BOSTON - Gary Sheffield's left hamstring is sore, so he might fill the designated hitter role all weekend against the Boston Red Sox.
"I don't like it, but when you have injuries, you learn to accept it," he said. "You feel more involved in the game when you play. Obviously, I can play in the field if I have to, but it's better to be safe than sorry."
Sheffield was the DH June 7-8 in Texas, and was 0-for-5 the first night, and 4-for-5 the next day. He credits Greg Maddux with helping him prepare the second game. Maddux threw to him twice in the batting cage before his at-bats, and Sheffield says it made a significant difference.
"You try and stay warm and get a sweat going so you don't go into the box cold," Sheffield said.
Sheffield had a home run and a double before rain wiped out Thursday night's game, his two best swings in a couple of weeks. He says that's a result of the soreness in his wrist disappearing, allowing him extra time in the batting cage to iron out his mechanics.
"I've been working on some things," he said. "When I'm able to get extra work in, you'll see some better results. I feel like I'm getting in tune with myself. I always put pressure on myself to put up monster numbers, and when I don't, I try to compensate and get into bad habits."

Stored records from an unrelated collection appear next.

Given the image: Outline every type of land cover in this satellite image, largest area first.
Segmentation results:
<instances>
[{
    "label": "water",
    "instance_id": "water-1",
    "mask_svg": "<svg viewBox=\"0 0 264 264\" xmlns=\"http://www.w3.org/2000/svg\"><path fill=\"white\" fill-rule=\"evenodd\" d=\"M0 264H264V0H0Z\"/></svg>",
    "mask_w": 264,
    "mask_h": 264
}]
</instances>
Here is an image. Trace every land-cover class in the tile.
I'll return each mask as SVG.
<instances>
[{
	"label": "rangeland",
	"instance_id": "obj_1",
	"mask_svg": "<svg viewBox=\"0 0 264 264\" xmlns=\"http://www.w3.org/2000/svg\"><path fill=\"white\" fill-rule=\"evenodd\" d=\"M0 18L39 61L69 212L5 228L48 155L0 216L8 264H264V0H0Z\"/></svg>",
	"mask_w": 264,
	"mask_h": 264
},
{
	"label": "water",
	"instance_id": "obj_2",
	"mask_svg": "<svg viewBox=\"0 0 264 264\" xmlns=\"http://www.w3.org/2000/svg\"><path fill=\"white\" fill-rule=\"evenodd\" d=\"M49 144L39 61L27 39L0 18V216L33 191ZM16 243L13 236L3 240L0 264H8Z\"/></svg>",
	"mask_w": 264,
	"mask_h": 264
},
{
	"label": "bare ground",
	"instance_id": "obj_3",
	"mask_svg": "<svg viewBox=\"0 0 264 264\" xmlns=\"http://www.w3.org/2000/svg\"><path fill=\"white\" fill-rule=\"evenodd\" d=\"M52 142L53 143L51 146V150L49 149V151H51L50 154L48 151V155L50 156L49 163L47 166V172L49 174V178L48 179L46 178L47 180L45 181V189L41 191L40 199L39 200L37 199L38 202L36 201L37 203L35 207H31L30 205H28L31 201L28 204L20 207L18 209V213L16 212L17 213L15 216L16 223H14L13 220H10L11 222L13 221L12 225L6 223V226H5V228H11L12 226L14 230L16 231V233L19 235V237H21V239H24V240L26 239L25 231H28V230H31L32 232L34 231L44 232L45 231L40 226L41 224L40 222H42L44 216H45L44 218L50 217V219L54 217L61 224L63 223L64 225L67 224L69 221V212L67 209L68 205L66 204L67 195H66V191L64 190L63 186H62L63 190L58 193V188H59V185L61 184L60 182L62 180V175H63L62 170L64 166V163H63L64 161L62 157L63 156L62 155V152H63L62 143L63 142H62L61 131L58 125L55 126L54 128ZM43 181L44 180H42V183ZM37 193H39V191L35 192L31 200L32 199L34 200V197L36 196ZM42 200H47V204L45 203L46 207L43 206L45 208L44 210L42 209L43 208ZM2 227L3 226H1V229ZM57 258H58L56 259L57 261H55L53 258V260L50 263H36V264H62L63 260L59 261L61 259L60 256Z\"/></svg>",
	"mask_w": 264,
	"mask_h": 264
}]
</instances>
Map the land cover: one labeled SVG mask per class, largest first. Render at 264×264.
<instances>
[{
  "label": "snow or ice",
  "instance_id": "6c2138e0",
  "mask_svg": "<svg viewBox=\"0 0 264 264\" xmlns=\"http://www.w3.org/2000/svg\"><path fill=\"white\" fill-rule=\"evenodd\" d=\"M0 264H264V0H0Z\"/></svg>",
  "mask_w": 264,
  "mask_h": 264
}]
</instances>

And Sheffield's elbow pad? He dismissed the controversy on Friday, saying, "I don't need arm guards to hit, and I don't need batting gloves either. You just do it for blisters and to protect yourself."
Then, in an obvious reference to New York Mets general manager Steve Phillips, who asked major league baseball officials to measure his elbow pad, Sheffield said, "There's no crying in baseball."
NOT SO SWIFT: Diamonds on the soles of his shoes, or carbon dust?
Rafael Furcal is eighth in the league with 15 steals, but also leads the major leagues with 11 caught stealings. Some of those are failed hit-and-runs, but the leadoff man shrugged at his double-digit total.
"I can finish with 40 (steals)," he said. "I know everybody now. I know who has a slide step, who's slow to home, and who's quick to home."
ALL-STAR CRUNCH: If All-Star selections were up to him, manager Bobby Cox would add Tom Glavine, Andruw Jones, Sheffield, Chipper Jones, Rafael Furcal, Mike Remlinger, Chris Hammond, and John Smoltz to the National League team. It's not his choice this year, of course, but the lack of Braves among top vote-getters is startling.
No Brave will be voted as a starter, leaving it up to NL manager Bob Brenly to add Glavine and perhaps Smoltz to the pitching staff, and probably one of the Joneses as an extra outfield.
There's a legitimate case to be made for several relievers. Smoltz has the second-most saves in the major leagues, while Remlinger has a 1.70 ERA, and Hammond is 6-2 with a 1.59 ERA. But historically managers don't take middle relievers or setup men, preferring to name starters and closers to the staff.
The Braves had only two All-Stars (John Burkett & Chipper Jones) last year, and they haven't had less than two since Glavine was their lone representative in 1991.
BLINK OF AN EYE: His right eye red and swollen, Smoltz went to a New York hospital before Thursday night's game to have it treated. But by the time he arrived, he had apparently blinked away the foreign object that was causing his discomfort, and he reported to the clubhouse Friday with his vision restored.
"I couldn't open my eye for an hour and a half," he said.
AROUND THE DIAMOND: Mark DeRosa and Marcus Giles reported to Class AAA Richmond on Friday to begin rehab assignments. Cox said the pair will play a variety of positions, which is nothing new for DeRosa, but breaking new ground for Giles. Cox indicated Giles might play third base and the outfield, as well as second base. ... An MRI of pitcher Albie Lopez's right shoulder in Atlanta on Friday confirmed tendinitis. He was placed on the disabled list Thursday, and probably won't return until late July, at the earliest.